▶ WHAT YOU WILL DO
List all lines of the data containing the word "Write".

━━━━━━━━━━━━━━━━━━━━

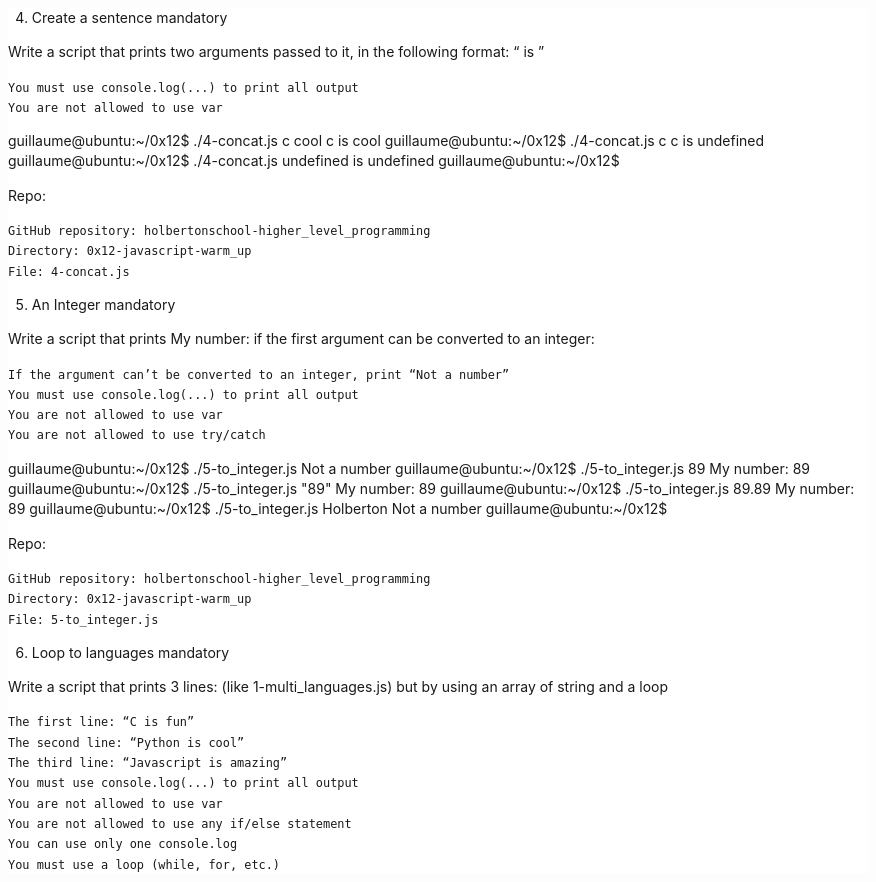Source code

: 
4. Create a sentence mandatory

Write a script that prints two arguments passed to it, in the following format: “ is ”

    You must use console.log(...) to print all output
    You are not allowed to use var

guillaume@ubuntu:~/0x12$ ./4-concat.js c cool
c is cool
guillaume@ubuntu:~/0x12$ ./4-concat.js c 
c is undefined
guillaume@ubuntu:~/0x12$ ./4-concat.js
undefined is undefined
guillaume@ubuntu:~/0x12$ 

Repo:

    GitHub repository: holbertonschool-higher_level_programming
    Directory: 0x12-javascript-warm_up
    File: 4-concat.js


5. An Integer mandatory

Write a script that prints My number: <first argument converted in integer> if the first argument can be converted to an integer:

    If the argument can’t be converted to an integer, print “Not a number”
    You must use console.log(...) to print all output
    You are not allowed to use var
    You are not allowed to use try/catch

guillaume@ubuntu:~/0x12$ ./5-to_integer.js 
Not a number
guillaume@ubuntu:~/0x12$ ./5-to_integer.js 89
My number: 89
guillaume@ubuntu:~/0x12$ ./5-to_integer.js "89"
My number: 89
guillaume@ubuntu:~/0x12$ ./5-to_integer.js 89.89
My number: 89
guillaume@ubuntu:~/0x12$ ./5-to_integer.js Holberton
Not a number
guillaume@ubuntu:~/0x12$ 

Repo:

    GitHub repository: holbertonschool-higher_level_programming
    Directory: 0x12-javascript-warm_up
    File: 5-to_integer.js


6. Loop to languages mandatory

Write a script that prints 3 lines: (like 1-multi_languages.js) but by using an array of string and a loop

    The first line: “C is fun”
    The second line: “Python is cool”
    The third line: “Javascript is amazing”
    You must use console.log(...) to print all output
    You are not allowed to use var
    You are not allowed to use any if/else statement
    You can use only one console.log
    You must use a loop (while, for, etc.)
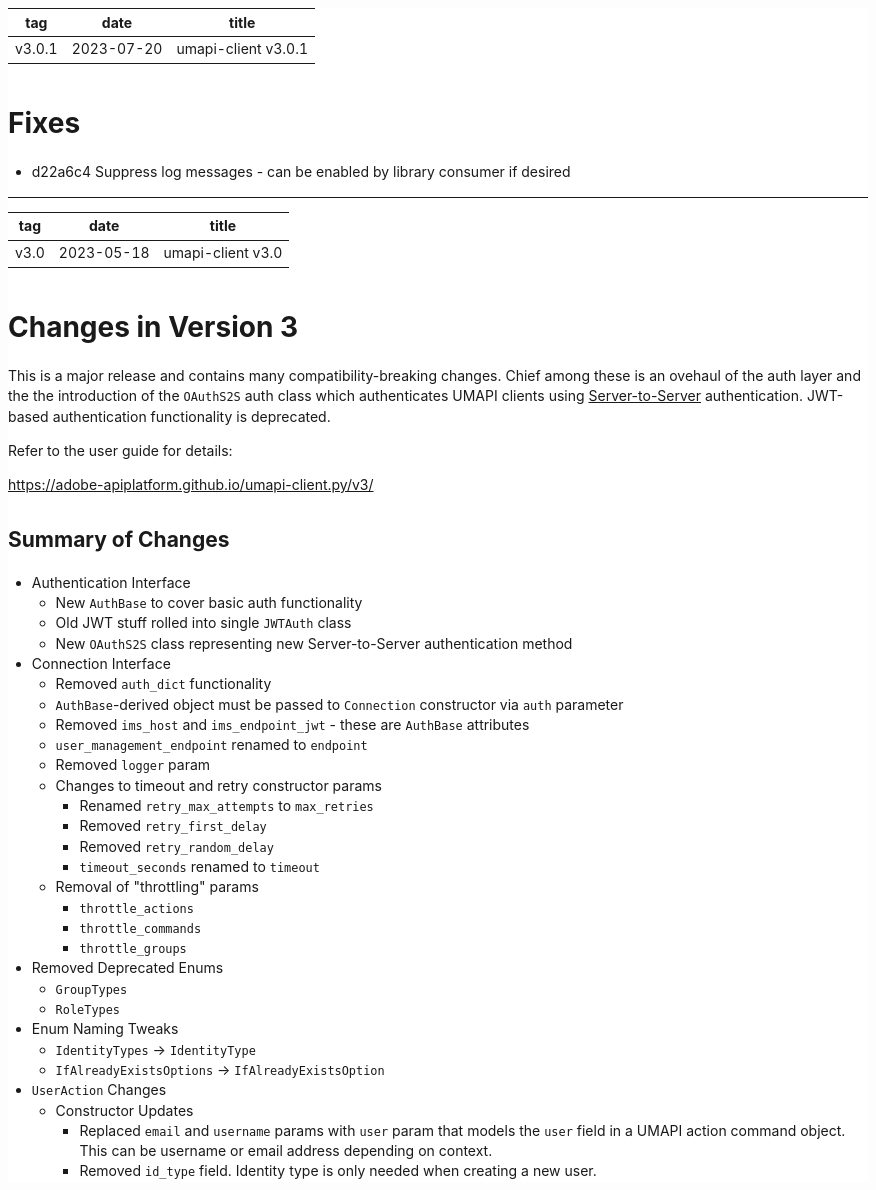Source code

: | tag    | date       | title               |
|--------|------------|---------------------|
| v3.0.1 | 2023-07-20 | umapi-client v3.0.1 |

# Fixes

* d22a6c4 Suppress log messages - can be enabled by library consumer if desired

---

| tag | date | title |
|---|---|---|
| v3.0 | 2023-05-18 | umapi-client v3.0 |

# Changes in Version 3

This is a major release and contains many compatibility-breaking changes. Chief
among these is an ovehaul of the auth layer and the the introduction of the
`OAuthS2S` auth class which authenticates UMAPI clients using
[Server-to-Server](https://developer.adobe.com/developer-console/docs/guides/authentication/ServerToServerAuthentication/implementation/)
authentication. JWT-based authentication functionality is deprecated.

Refer to the user guide for details:

https://adobe-apiplatform.github.io/umapi-client.py/v3/

## Summary of Changes

- Authentication Interface
  - New `AuthBase` to cover basic auth functionality
  - Old JWT stuff rolled into single `JWTAuth` class
  - New `OAuthS2S` class representing new Server-to-Server authentication method
- Connection Interface
  - Removed `auth_dict` functionality
  - `AuthBase`-derived object must be passed to `Connection` constructor via
    `auth` parameter
  - Removed `ims_host` and `ims_endpoint_jwt` - these are `AuthBase` attributes
  - `user_management_endpoint` renamed to `endpoint`
  - Removed `logger` param
  - Changes to timeout and retry constructor params
    - Renamed `retry_max_attempts` to `max_retries`
    - Removed `retry_first_delay`
    - Removed `retry_random_delay`
    - `timeout_seconds` renamed to `timeout`
  - Removal of "throttling" params
    - `throttle_actions`
    - `throttle_commands`
    - `throttle_groups`
- Removed Deprecated Enums
  - `GroupTypes`
  - `RoleTypes`
- Enum Naming Tweaks
  - `IdentityTypes` -> `IdentityType`
  - `IfAlreadyExistsOptions` -> `IfAlreadyExistsOption`
- `UserAction` Changes
  - Constructor Updates
    - Replaced `email` and `username` params with `user` param that models the
      `user` field in a UMAPI action command object. This can be username or
      email address depending on context.
    - Removed `id_type` field. Identity type is only needed when creating a new
      user.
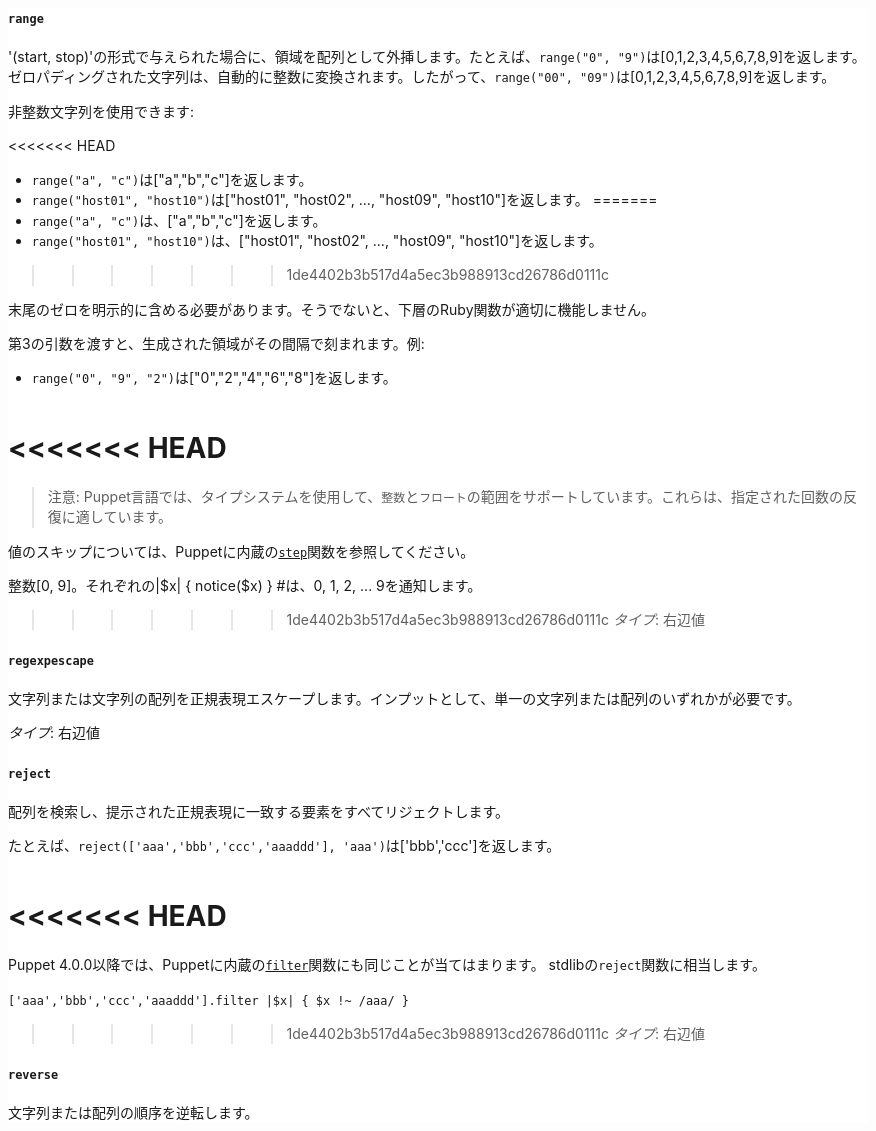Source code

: #### `range`

'(start, stop)'の形式で与えられた場合に、領域を配列として外挿します。たとえば、`range("0", "9")`は[0,1,2,3,4,5,6,7,8,9]を返します。ゼロパディングされた文字列は、自動的に整数に変換されます。したがって、`range("00", "09")`は[0,1,2,3,4,5,6,7,8,9]を返します。

非整数文字列を使用できます:

<<<<<<< HEAD
* `range("a", "c")`は["a","b","c"]を返します。
* `range("host01", "host10")`は["host01", "host02", ..., "host09", "host10"]を返します。
=======
* `range("a", "c")`は、["a","b","c"]を返します。
* `range("host01", "host10")`は、["host01", "host02", ..., "host09", "host10"]を返します。
>>>>>>> 1de4402b3b517d4a5ec3b988913cd26786d0111c

末尾のゼロを明示的に含める必要があります。そうでないと、下層のRuby関数が適切に機能しません。

第3の引数を渡すと、生成された領域がその間隔で刻まれます。例:

* `range("0", "9", "2")`は["0","2","4","6","8"]を返します。

<<<<<<< HEAD
=======
> 注意: Puppet言語では、タイプシステムを使用して、`整数`と`フロート`の範囲をサポートしています。これらは、指定された回数の反復に適しています。

値のスキップについては、Puppetに内蔵の[`step`](https://docs.puppet.com/puppet/latest/function.html#step)関数を参照してください。

   整数[0, 9]。それぞれの|$x| { notice($x) } #は、0, 1, 2, ... 9を通知します。

>>>>>>> 1de4402b3b517d4a5ec3b988913cd26786d0111c
*タイプ*: 右辺値

#### `regexpescape`

文字列または文字列の配列を正規表現エスケープします。インプットとして、単一の文字列または配列のいずれかが必要です。

*タイプ*: 右辺値

#### `reject`

配列を検索し、提示された正規表現に一致する要素をすべてリジェクトします。

たとえば、`reject(['aaa','bbb','ccc','aaaddd'], 'aaa')`は['bbb','ccc']を返します。

<<<<<<< HEAD
=======
Puppet 4.0.0以降では、Puppetに内蔵の[`filter`](https://docs.puppet.com/puppet/latest/function.html#filter)関数にも同じことが当てはまります。
stdlibの`reject`関数に相当します。

    ['aaa','bbb','ccc','aaaddd'].filter |$x| { $x !~ /aaa/ }

>>>>>>> 1de4402b3b517d4a5ec3b988913cd26786d0111c
*タイプ*: 右辺値

#### `reverse`

文字列または配列の順序を逆転します。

━━━━━━━━━━━━━━━━━━━━

▶ WRITTEN REPLY
Write a script that prints two arguments passed to it, in the following format: “ is ”
Write a script that prints My number: <first argument converted in integer> if the first argument can be converted to an integer:
Write a script that prints 3 lines: (like 1-multi_languages.js) but by using an array of string and a loop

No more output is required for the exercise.